DIRECTIONS FOR THIS TASK: Consider the entries below. Count the lines holding the string "مساج" and state the number only.

● ● ● ● ●

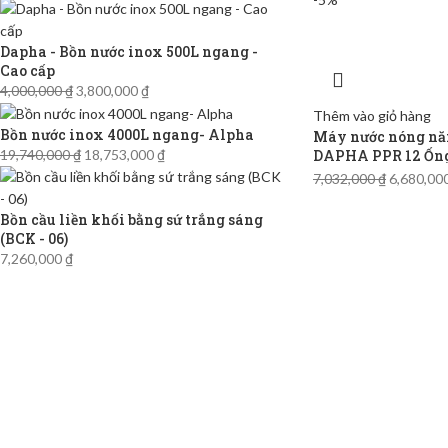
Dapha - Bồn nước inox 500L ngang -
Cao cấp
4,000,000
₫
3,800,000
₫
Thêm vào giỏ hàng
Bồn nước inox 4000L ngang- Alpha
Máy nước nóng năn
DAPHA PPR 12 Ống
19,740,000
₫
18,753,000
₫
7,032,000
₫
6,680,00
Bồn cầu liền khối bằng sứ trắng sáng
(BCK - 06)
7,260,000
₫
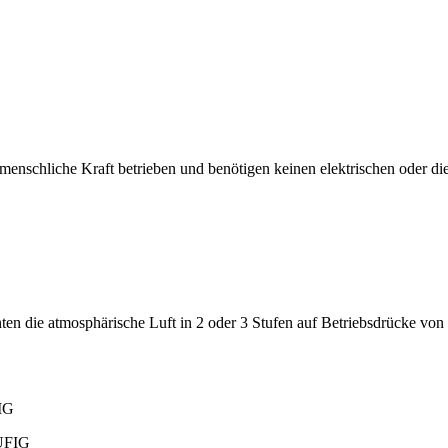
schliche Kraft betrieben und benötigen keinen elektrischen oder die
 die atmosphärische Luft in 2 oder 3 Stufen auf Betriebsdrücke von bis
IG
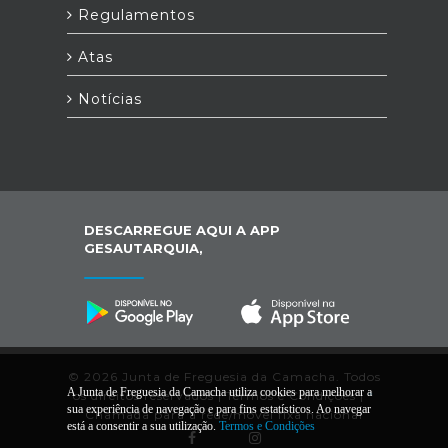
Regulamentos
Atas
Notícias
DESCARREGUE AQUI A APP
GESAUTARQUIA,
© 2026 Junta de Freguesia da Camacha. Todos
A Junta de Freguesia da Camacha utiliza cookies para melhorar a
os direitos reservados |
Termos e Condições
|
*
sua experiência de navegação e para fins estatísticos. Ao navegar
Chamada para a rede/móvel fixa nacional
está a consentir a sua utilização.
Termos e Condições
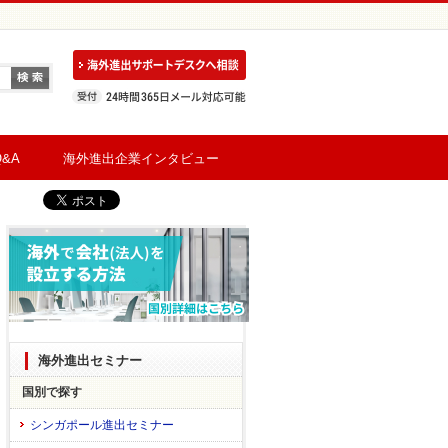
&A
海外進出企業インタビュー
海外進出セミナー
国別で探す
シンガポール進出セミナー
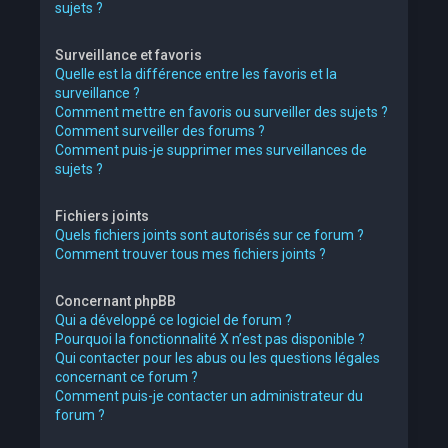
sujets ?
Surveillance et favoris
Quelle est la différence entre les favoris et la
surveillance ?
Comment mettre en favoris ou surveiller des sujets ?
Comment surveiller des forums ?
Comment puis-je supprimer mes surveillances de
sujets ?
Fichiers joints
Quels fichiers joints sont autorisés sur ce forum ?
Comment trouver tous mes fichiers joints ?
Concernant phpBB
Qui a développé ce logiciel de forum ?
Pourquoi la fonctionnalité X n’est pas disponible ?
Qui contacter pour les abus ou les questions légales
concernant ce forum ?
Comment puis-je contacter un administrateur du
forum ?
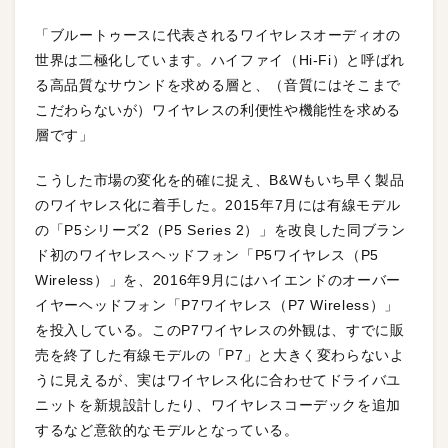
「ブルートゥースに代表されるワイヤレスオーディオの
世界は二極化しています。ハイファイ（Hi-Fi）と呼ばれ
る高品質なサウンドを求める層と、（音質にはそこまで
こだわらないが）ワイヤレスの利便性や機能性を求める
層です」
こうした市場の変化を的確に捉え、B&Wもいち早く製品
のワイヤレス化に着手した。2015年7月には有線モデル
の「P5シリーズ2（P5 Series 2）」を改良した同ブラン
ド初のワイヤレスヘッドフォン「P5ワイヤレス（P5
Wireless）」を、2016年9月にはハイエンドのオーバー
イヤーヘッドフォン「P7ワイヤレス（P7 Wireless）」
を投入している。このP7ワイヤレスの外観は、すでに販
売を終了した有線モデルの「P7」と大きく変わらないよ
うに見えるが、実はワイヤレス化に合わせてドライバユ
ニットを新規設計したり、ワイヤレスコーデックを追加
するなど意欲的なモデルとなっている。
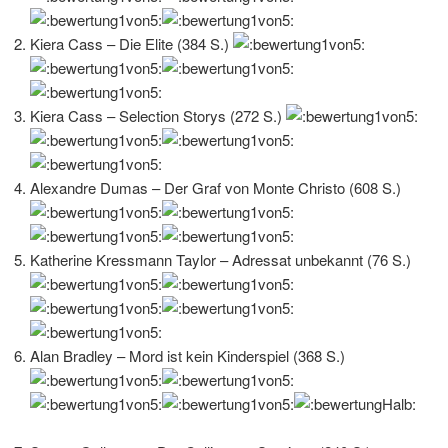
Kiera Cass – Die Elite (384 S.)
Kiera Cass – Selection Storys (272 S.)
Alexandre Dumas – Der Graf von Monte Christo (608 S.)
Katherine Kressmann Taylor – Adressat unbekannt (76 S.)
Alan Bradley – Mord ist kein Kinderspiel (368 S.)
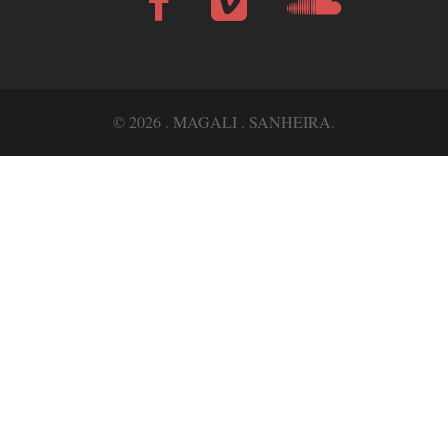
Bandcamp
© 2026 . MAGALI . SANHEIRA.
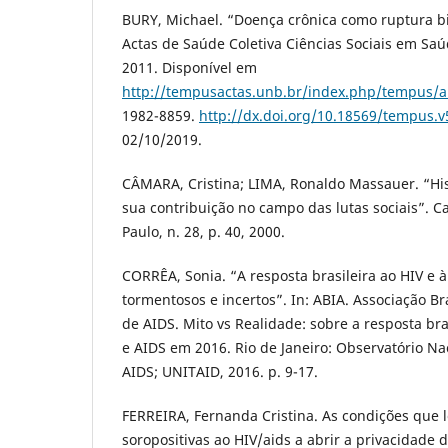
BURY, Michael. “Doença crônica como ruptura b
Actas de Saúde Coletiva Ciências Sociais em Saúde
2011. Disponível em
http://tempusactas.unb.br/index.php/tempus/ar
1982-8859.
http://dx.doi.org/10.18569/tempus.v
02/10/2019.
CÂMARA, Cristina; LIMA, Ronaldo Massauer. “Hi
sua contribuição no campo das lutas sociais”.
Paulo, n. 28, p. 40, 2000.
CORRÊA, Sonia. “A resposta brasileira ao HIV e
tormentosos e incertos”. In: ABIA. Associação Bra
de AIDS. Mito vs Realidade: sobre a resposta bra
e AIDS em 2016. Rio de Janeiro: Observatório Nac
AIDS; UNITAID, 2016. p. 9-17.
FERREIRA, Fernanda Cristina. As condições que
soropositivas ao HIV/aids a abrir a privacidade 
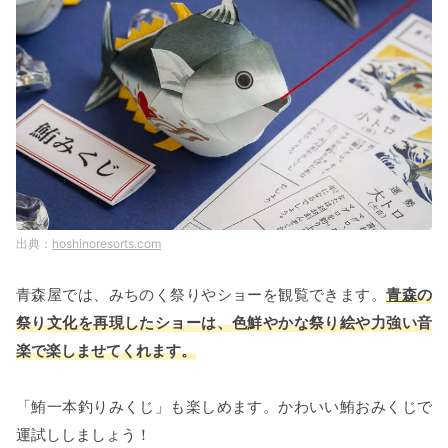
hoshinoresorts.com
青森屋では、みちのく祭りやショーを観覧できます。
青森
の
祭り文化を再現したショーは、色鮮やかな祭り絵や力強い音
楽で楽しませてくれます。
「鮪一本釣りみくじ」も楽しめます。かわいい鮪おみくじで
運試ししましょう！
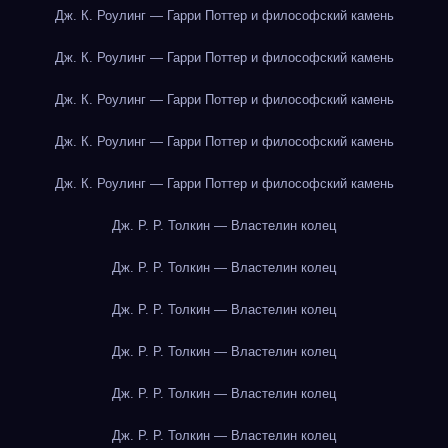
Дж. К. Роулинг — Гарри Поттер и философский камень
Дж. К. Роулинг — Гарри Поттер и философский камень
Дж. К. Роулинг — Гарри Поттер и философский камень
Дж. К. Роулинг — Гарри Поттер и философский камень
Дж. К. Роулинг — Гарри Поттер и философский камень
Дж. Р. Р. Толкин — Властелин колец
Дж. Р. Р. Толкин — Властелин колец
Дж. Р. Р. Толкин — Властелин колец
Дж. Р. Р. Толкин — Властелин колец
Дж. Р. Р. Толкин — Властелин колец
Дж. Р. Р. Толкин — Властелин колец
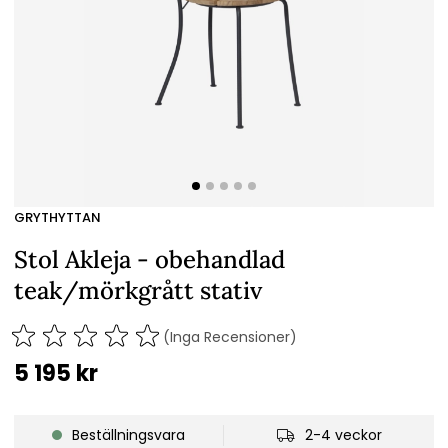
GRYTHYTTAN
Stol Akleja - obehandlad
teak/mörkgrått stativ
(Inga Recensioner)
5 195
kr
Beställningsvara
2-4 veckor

● ● ● ● ●

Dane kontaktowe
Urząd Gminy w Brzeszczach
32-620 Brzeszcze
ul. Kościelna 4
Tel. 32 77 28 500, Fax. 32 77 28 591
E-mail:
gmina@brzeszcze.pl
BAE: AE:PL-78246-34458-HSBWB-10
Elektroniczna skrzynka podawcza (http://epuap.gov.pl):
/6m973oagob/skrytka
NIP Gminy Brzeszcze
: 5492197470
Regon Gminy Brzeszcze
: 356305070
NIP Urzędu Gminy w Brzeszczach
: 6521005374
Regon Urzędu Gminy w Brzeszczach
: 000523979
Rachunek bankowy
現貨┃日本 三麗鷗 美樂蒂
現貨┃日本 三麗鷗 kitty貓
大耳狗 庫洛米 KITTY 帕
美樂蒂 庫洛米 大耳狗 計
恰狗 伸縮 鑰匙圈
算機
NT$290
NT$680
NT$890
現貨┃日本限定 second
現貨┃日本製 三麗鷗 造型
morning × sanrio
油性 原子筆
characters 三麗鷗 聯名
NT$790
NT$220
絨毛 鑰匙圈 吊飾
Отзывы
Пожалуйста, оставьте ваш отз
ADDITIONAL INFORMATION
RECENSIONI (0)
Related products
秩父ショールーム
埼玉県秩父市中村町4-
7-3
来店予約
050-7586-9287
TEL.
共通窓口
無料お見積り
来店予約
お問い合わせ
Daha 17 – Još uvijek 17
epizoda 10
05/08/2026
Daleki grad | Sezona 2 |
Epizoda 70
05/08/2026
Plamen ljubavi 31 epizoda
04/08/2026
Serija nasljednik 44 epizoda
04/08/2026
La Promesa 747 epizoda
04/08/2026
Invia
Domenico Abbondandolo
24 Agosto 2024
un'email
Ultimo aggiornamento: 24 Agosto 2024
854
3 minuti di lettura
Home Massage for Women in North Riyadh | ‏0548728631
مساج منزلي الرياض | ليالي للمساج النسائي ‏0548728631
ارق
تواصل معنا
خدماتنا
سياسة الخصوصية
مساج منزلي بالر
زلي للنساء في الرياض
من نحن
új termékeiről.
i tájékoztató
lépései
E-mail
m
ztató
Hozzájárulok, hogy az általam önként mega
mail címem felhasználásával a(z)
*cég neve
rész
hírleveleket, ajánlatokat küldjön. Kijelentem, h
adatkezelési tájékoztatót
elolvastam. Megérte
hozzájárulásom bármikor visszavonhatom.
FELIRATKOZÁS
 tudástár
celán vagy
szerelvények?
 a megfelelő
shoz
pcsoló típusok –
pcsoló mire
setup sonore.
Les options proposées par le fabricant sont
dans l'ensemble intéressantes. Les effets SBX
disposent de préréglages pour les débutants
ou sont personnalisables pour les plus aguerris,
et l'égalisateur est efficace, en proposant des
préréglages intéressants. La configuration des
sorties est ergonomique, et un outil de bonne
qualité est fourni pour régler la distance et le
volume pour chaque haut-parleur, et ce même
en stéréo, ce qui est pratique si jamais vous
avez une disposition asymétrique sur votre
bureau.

● ● ● ● ●

SOLUTION BELOW: 2